Opinion

Saturday 20 October 2018

Make or break for sideline stalwarts

Hold The Back Page

Malachy O’Rourke and Mickey Harte have both had to regroup after setbacks earlier this summer and today their teams go head-to-head, with a place in the All-Ireland final on the line. Photo: Sportsfile
Malachy O’Rourke and Mickey Harte have both had to regroup after setbacks earlier this summer and today their teams go head-to-head, with a place in the All-Ireland final on the line. Photo: Sportsfile

Eamonn Sweeney

One way of looking at today's semi-final between Tyrone and Monaghan is as a play-off for Gaelic football's Manager of the Year title. To get this far, both Mickey Harte and Malachy O'Rourke have had to recover from morale-sapping defeats, overcome the odds away from home in the Super 8, defy harsh criticism which questioned their whole footballing philosophy and make extremely judicious use of the players available to them. Making it to the semis under these circumstances has been a fine achievement. Reaching the final would be a remarkable one.

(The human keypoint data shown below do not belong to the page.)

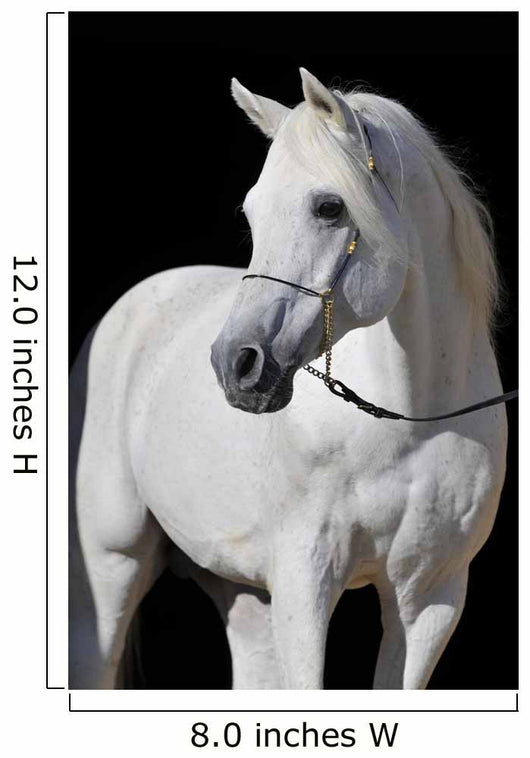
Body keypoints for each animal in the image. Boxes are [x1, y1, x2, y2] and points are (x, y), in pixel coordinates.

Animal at [69, 68, 508, 689]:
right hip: (111, 567)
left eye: (328, 207)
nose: (236, 364)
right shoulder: (305, 582)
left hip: (244, 594)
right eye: (252, 214)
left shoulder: (429, 600)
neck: (408, 423)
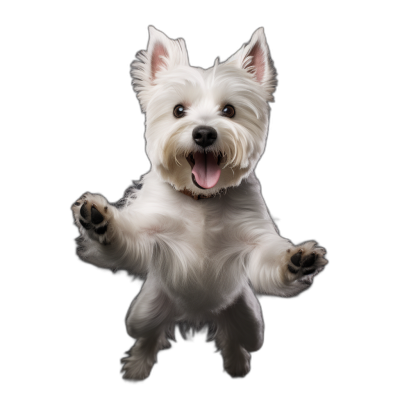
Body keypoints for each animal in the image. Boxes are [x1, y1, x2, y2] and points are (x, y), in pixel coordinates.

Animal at [72, 26, 328, 380]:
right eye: (178, 110)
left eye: (229, 110)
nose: (204, 134)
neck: (202, 201)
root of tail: (198, 313)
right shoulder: (149, 232)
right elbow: (126, 237)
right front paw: (99, 220)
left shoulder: (253, 239)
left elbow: (269, 256)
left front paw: (297, 260)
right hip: (143, 312)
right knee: (149, 335)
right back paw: (138, 366)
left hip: (251, 322)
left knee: (236, 339)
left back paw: (237, 364)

At this stage last year everything looked pretty rosy for Harte. The veteran manager appeared to have finally built a Tyrone side with a chance of emulating his great team of the noughties. They arrived in the semi-final with an average winning margin of almost 12 points per game. Tyrone might not have been fancied to beat Dublin but they were expected to provide the All-Ireland champions with a rigorous examination

Seventy minutes later, it all laid in ruins. Tyrone had been outclassed to an extent not fully reflected in their 12-point margin of defeat. They might have taken some consolation from the post-match consensus that Dublin had just taken Gaelic football to a new level. But the narrowness of Mayo's defeat in the final made Tyrone's performance look shabbier still.